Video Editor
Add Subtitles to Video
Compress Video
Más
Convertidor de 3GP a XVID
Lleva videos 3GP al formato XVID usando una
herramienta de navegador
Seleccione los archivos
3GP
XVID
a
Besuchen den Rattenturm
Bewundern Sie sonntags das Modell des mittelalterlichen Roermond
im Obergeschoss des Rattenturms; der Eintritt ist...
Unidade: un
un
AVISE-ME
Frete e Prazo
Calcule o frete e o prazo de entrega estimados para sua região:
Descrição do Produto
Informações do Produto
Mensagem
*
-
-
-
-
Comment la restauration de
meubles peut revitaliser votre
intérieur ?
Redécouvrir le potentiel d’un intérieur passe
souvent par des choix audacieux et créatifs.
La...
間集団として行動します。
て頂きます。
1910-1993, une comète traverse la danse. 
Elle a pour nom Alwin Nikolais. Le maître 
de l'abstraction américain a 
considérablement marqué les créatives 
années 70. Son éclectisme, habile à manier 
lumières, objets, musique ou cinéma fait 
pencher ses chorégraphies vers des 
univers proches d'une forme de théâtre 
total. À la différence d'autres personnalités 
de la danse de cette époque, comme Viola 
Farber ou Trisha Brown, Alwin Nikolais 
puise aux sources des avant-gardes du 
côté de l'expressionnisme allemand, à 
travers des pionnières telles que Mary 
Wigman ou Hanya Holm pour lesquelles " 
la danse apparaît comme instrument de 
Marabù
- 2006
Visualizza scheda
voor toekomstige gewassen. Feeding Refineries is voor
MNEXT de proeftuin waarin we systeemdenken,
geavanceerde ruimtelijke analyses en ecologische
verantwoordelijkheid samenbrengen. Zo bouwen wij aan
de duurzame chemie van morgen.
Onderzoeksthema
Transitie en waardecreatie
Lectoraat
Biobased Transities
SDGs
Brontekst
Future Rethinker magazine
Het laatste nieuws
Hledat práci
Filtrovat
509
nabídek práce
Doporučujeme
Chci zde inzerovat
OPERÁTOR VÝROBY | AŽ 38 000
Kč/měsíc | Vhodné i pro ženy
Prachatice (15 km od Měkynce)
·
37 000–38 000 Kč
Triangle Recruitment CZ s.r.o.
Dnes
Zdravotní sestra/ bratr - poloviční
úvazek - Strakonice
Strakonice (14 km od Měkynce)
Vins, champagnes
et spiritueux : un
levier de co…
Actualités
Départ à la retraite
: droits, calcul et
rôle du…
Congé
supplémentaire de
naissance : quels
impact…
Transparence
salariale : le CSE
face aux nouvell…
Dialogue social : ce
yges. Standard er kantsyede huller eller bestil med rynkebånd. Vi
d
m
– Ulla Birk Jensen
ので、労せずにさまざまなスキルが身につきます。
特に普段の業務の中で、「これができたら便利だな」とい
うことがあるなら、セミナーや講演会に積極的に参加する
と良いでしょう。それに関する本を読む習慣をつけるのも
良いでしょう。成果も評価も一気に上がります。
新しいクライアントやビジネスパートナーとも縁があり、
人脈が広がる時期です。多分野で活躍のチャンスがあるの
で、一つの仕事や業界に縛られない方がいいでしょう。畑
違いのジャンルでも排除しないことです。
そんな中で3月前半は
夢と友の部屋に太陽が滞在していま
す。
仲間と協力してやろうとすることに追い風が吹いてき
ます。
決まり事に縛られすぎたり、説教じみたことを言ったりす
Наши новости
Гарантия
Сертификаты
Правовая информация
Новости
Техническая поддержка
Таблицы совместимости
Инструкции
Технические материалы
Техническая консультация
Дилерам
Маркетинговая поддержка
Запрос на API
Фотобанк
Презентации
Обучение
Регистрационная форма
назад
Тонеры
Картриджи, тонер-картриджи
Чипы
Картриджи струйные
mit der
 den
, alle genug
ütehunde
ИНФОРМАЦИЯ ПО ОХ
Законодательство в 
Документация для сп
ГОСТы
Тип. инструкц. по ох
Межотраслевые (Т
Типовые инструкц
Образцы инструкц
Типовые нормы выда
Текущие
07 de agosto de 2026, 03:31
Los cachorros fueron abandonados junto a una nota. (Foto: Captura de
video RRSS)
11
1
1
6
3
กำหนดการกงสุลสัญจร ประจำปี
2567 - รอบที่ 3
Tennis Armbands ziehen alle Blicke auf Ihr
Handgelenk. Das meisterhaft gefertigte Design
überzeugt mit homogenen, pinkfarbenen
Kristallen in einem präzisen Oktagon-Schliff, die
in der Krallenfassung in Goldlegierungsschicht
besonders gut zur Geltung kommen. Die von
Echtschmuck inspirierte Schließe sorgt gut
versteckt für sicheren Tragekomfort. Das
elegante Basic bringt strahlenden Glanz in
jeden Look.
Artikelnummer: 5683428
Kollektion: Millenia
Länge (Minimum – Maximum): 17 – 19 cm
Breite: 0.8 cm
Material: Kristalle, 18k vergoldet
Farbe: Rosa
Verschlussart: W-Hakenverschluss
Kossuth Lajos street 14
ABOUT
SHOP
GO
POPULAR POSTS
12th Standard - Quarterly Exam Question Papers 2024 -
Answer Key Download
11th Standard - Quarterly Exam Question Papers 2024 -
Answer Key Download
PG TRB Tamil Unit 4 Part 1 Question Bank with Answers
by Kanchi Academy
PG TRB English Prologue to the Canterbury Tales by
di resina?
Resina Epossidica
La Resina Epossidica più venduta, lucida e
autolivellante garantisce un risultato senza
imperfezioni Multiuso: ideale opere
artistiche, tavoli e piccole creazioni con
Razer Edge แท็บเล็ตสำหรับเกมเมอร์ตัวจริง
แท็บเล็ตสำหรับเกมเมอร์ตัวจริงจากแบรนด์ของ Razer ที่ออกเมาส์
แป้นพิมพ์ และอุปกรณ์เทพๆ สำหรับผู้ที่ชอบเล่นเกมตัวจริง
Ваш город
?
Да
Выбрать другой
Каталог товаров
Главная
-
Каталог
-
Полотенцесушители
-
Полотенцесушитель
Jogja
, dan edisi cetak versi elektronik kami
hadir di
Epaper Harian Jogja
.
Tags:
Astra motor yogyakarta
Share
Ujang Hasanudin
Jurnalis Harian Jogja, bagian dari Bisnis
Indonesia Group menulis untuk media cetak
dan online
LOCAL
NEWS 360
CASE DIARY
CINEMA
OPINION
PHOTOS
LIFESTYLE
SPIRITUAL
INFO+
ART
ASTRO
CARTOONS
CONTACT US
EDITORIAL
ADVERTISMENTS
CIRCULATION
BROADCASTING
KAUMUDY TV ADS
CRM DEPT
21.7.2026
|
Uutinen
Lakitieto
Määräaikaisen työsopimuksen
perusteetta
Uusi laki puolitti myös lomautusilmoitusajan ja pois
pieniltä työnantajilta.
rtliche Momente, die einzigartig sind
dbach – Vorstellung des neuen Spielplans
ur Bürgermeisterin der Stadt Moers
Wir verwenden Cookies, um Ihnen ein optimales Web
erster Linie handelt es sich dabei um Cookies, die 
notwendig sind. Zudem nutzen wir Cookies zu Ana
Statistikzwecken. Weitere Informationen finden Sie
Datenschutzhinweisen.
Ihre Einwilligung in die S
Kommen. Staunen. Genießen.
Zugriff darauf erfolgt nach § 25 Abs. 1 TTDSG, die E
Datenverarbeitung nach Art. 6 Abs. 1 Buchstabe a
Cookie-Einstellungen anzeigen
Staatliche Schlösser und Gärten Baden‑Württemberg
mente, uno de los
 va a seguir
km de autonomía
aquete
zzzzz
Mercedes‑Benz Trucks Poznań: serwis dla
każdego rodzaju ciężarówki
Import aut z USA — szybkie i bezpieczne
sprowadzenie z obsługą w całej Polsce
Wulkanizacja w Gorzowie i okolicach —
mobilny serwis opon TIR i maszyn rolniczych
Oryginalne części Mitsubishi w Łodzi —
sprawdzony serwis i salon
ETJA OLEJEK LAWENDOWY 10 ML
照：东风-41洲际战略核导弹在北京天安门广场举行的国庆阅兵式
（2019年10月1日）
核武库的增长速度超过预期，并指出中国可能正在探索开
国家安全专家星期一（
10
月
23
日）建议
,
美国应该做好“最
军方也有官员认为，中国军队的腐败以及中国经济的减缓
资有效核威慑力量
^^^^^^^^
DIRECTIVE
Work out the number of lines in the entries above that hold the word "Типовые", giving the number without comment.

ANSWER BOX
2